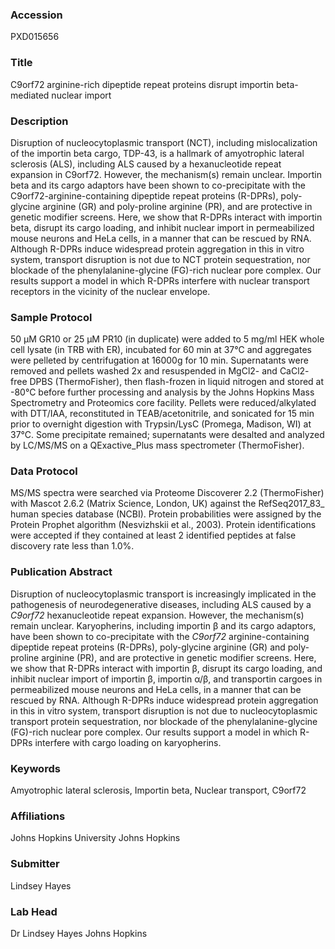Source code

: ### Accession
PXD015656

### Title
C9orf72 arginine-rich dipeptide repeat proteins disrupt importin beta-mediated nuclear import

### Description
Disruption of nucleocytoplasmic transport (NCT), including mislocalization of the importin beta cargo, TDP-43, is a hallmark of amyotrophic lateral sclerosis (ALS), including ALS caused by a hexanucleotide repeat expansion in C9orf72. However, the mechanism(s) remain unclear. Importin beta and its cargo adaptors have been shown to co-precipitate with the C9orf72-arginine-containing dipeptide repeat proteins (R-DPRs), poly-glycine arginine (GR) and poly-proline arginine (PR), and are protective in genetic modifier screens. Here, we show that R-DPRs interact with importin beta, disrupt its cargo loading, and inhibit nuclear import in permeabilized mouse neurons and HeLa cells, in a manner that can be rescued by RNA. Although R-DPRs induce widespread protein aggregation in this in vitro system, transport disruption is not due to NCT protein sequestration, nor blockade of the phenylalanine-glycine (FG)-rich nuclear pore complex. Our results support a model in which R-DPRs interfere with nuclear transport receptors in the vicinity of the nuclear envelope.

### Sample Protocol
50 µM GR10 or 25 µM PR10 (in duplicate) were added to 5 mg/ml HEK whole cell lysate (in TRB with ER), incubated for 60 min at 37°C and aggregates were pelleted by centrifugation at 16000g for 10 min. Supernatants were removed and pellets washed 2x and resuspended in MgCl2- and CaCl2- free DPBS (ThermoFisher), then flash-frozen in liquid nitrogen and stored at -80°C before further processing and analysis by the Johns Hopkins Mass Spectrometry and Proteomics core facility. Pellets were reduced/alkylated with DTT/IAA, reconstituted in TEAB/acetonitrile, and sonicated for 15 min prior to overnight digestion with Trypsin/LysC (Promega, Madison, WI) at 37°C. Some precipitate remained; supernatants were desalted and analyzed by LC/MS/MS on a QExactive_Plus mass spectrometer (ThermoFisher).

### Data Protocol
MS/MS spectra were searched via Proteome Discoverer 2.2 (ThermoFisher) with Mascot 2.6.2 (Matrix Science, London, UK) against the RefSeq2017_83_ human species database (NCBI). Protein probabilities were assigned by the Protein Prophet algorithm (Nesvizhskii et al., 2003). Protein identifications were accepted if they contained at least 2 identified peptides at false discovery rate less than 1.0%.

### Publication Abstract
Disruption of nucleocytoplasmic transport is increasingly implicated in the pathogenesis of neurodegenerative diseases, including ALS caused by a <i>C9orf72</i> hexanucleotide repeat expansion. However, the mechanism(s) remain unclear. Karyopherins, including importin &#x3b2; and its cargo adaptors, have been shown to co-precipitate with the <i>C9orf72</i> arginine-containing dipeptide repeat proteins (R-DPRs), poly-glycine arginine (GR) and poly-proline arginine (PR), and are protective in genetic modifier screens. Here, we show that R-DPRs interact with importin &#x3b2;, disrupt its cargo loading, and inhibit nuclear import of importin &#x3b2;, importin &#x3b1;/&#x3b2;, and transportin cargoes in permeabilized mouse neurons and HeLa cells, in a manner that can be rescued by RNA. Although R-DPRs induce widespread protein aggregation in this in vitro system, transport disruption is not due to nucleocytoplasmic transport protein sequestration, nor blockade of the phenylalanine-glycine (FG)-rich nuclear pore complex. Our results support a model in which R-DPRs interfere with cargo loading on karyopherins.

### Keywords
Amyotrophic lateral sclerosis, Importin beta, Nuclear transport, C9orf72

### Affiliations
Johns Hopkins University
Johns Hopkins

### Submitter
Lindsey Hayes

### Lab Head
Dr Lindsey Hayes
Johns Hopkins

Work instruction
Without including any pictures, reproduce the data exactly.

Completed task
Source code

: ### Accession
PXD015656

### Title
C9orf72 arginine-rich dipeptide repeat proteins disrupt importin beta-mediated nuclear import

### Description
Disruption of nucleocytoplasmic transport (NCT), including mislocalization of the importin beta cargo, TDP-43, is a hallmark of amyotrophic lateral sclerosis (ALS), including ALS caused by a hexanucleotide repeat expansion in C9orf72. However, the mechanism(s) remain unclear. Importin beta and its cargo adaptors have been shown to co-precipitate with the C9orf72-arginine-containing dipeptide repeat proteins (R-DPRs), poly-glycine arginine (GR) and poly-proline arginine (PR), and are protective in genetic modifier screens. Here, we show that R-DPRs interact with importin beta, disrupt its cargo loading, and inhibit nuclear import in permeabilized mouse neurons and HeLa cells, in a manner that can be rescued by RNA. Although R-DPRs induce widespread protein aggregation in this in vitro system, transport disruption is not due to NCT protein sequestration, nor blockade of the phenylalanine-glycine (FG)-rich nuclear pore complex. Our results support a model in which R-DPRs interfere with nuclear transport receptors in the vicinity of the nuclear envelope.

### Sample Protocol
50 µM GR10 or 25 µM PR10 (in duplicate) were added to 5 mg/ml HEK whole cell lysate (in TRB with ER), incubated for 60 min at 37°C and aggregates were pelleted by centrifugation at 16000g for 10 min. Supernatants were removed and pellets washed 2x and resuspended in MgCl2- and CaCl2- free DPBS (ThermoFisher), then flash-frozen in liquid nitrogen and stored at -80°C before further processing and analysis by the Johns Hopkins Mass Spectrometry and Proteomics core facility. Pellets were reduced/alkylated with DTT/IAA, reconstituted in TEAB/acetonitrile, and sonicated for 15 min prior to overnight digestion with Trypsin/LysC (Promega, Madison, WI) at 37°C. Some precipitate remained; supernatants were desalted and analyzed by LC/MS/MS on a QExactive_Plus mass spectrometer (ThermoFisher).

### Data Protocol
MS/MS spectra were searched via Proteome Discoverer 2.2 (ThermoFisher) with Mascot 2.6.2 (Matrix Science, London, UK) against the RefSeq2017_83_ human species database (NCBI). Protein probabilities were assigned by the Protein Prophet algorithm (Nesvizhskii et al., 2003). Protein identifications were accepted if they contained at least 2 identified peptides at false discovery rate less than 1.0%.

### Publication Abstract
Disruption of nucleocytoplasmic transport is increasingly implicated in the pathogenesis of neurodegenerative diseases, including ALS caused by a <i>C9orf72</i> hexanucleotide repeat expansion. However, the mechanism(s) remain unclear. Karyopherins, including importin &#x3b2; and its cargo adaptors, have been shown to co-precipitate with the <i>C9orf72</i> arginine-containing dipeptide repeat proteins (R-DPRs), poly-glycine arginine (GR) and poly-proline arginine (PR), and are protective in genetic modifier screens. Here, we show that R-DPRs interact with importin &#x3b2;, disrupt its cargo loading, and inhibit nuclear import of importin &#x3b2;, importin &#x3b1;/&#x3b2;, and transportin cargoes in permeabilized mouse neurons and HeLa cells, in a manner that can be rescued by RNA. Although R-DPRs induce widespread protein aggregation in this in vitro system, transport disruption is not due to nucleocytoplasmic transport protein sequestration, nor blockade of the phenylalanine-glycine (FG)-rich nuclear pore complex. Our results support a model in which R-DPRs interfere with cargo loading on karyopherins.

### Keywords
Amyotrophic lateral sclerosis, Importin beta, Nuclear transport, C9orf72

### Affiliations
Johns Hopkins University
Johns Hopkins

### Submitter
Lindsey Hayes

### Lab Head
Dr Lindsey Hayes
Johns Hopkins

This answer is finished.